YARGITAY KARARI
DAİRE : 12. Ceza Dairesi
ESAS NO : 2013/6918
KARAR NO : 2014/4119
KARAR TARİHİ : 19.02.2014
Tebliğname no : 9 – 2011/206981
Mahkemesi : İzmir 9. Asliye Ceza Mahkemesi
Tarihi : 29/12/2010
Numarası : 2010/490 – 2010/1030
Suç : Taksirle öldürme
Taksirle öldürme suçundan sanığın mahkumiyetine ilişkin hüküm, sanık müdafii tarafından temyiz edilmekle, dosya incelenerek gereği düşünüldü :
Yapılan yargılamaya, toplanıp karar yerinde gösterilen delillere, mahkemenin kovuşturma sonuçlarına uygun olarak oluşan kanaat ve takdirine, incelenen dosya kapsamına göre, sanık müdafiinin, eksik incelemeye, kusura, teşdiden ceza tayininin kanuna aykırı olduğuna ilişkin yerinde görülmeyen sair temyiz itirazlarının reddine, ancak;
Olay günü saat 09.45 sıralarında, yönetimindeki ticari yolcu minibüsüyle iki yönlü, tali yol konumundaki sokaktan seyirle gelerek olay mahalli T kavşaktan girdiği 9 metre genişliğinde, bölünmüş, hafif eğimli, tek yönlü, görüşü açık, meskun mahal içi yolda, kavşak mahallinde sağa dönüş geniş açıyla ve hızını azaltmadan, kontrolsüzce dönüş yapan ve yolun solunu kontrol ederken yolun sağından yola giren yayayı yolun ortasına kadar fark etmeyerek etkin tedbir alma imkanını ortadan kaldıran ve bu şekilde 7 metre mesafe aldıktan sonra aracının ön tampon sol ön köşe kısmıyla, kavşak başına yakın noktadan yolun sağından kontrolsüz şekilde yola giriş yapmış olup yolun karşısına geçmek isteyen ve dönüş yaparak üzerine gelen araca karşı gerekli korunma tedbirine başvurmayan 90 yaşındaki ölen yayaya, iki şeritli yolun orta şerit çizgisi civarında çarparak yayanın ölümüne neden olan sanık sürücüye ölen yayayla eşit derecede kusur atfeden ve soruşturma ve kovuşturma aşamasında aldırılan bilirkişi raporlarına niçin iştirak edilmediğini gerekçeli şekilde açıklayan, yargılama sırasında Adli Tıp Kurumu Trafik İhtisas Dairesinden alınan 17/09/2010 tarihli rapora hangi gerekçe ile üstünlük tanındığı, hükmün gerekçe kısmında yeterince belirtilmemiş ve tartışılmamış ise de Adli Tıp Kurumu raporunun oluşa uygun ve karar vermeye yeterli olması ve bu rapordaki eşit kusur durumu dikkate alınarak temel ceza tayininde alt sınırdan uzaklaşılmış olmasında bir isabetsizlik görülmemesi nedeniyle tebliğnamedeki 1 numaralı bozma görüüşüne iştirak edilmemiştir.

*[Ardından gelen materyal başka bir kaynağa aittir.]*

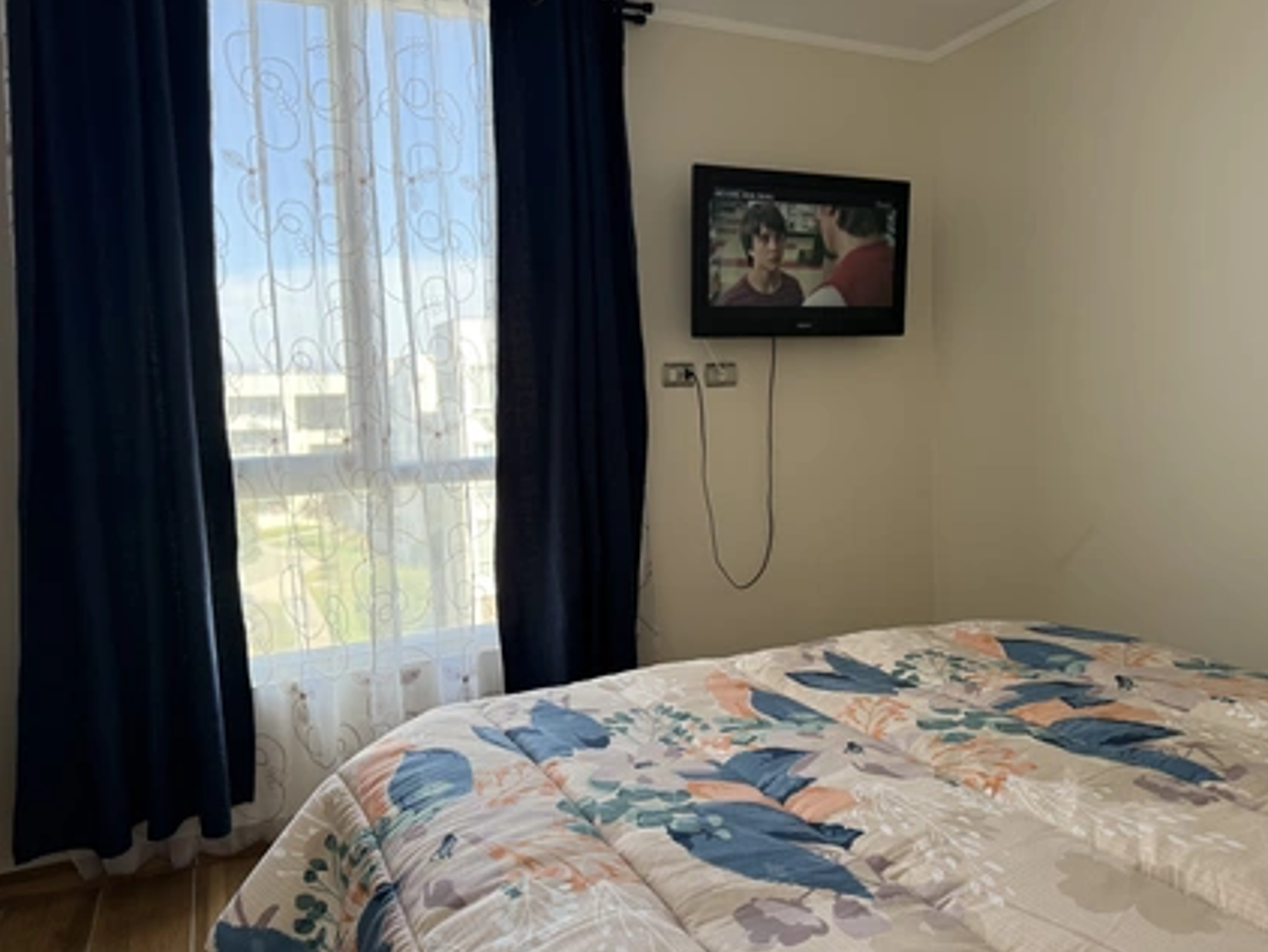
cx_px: 652
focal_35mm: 25
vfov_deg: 54.9
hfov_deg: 69.3
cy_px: 465
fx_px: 916
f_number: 1.78
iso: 100
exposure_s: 1/235
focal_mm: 6.76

Sanık müdafinin, 29/12/2010 tarihli duruşmadaki sanık hakkında verilecek cezanın paraya çevrilmesi talebine ve sanık hakkında TCK’nın 62. maddesi gereğıince takdiri indirim uygulanırken sanığın kişiliği olumlu değerlendirildiği halde, sabıkası bulunmayan ve dosyaya
yansımış olumsuz kişiliği görülmeyen sanık hakkında verilen hapis cezasının, “Sanığa verilen cezanın süresi itibariyle..” şeklindeki kanuna aykırı gerekçe ile TCK’nın 50. maddesinde belirtilen seçenek yaptırımlara çevrilmemiş olması,
Kanuna aykırı olup, sanık müdafinin temyiz itirazları bu itibarla yerinde görüldüğünden, hükmün bu nedenle, 5320 sayılı Kanunun 8. maddesi gereğince halen uygulanmakta olan 1412 sayılı CMUK’un 321. maddesi uyarınca BOZULMASINA, 19/2/2014 tarihinde oybirliğiyle karar verildi.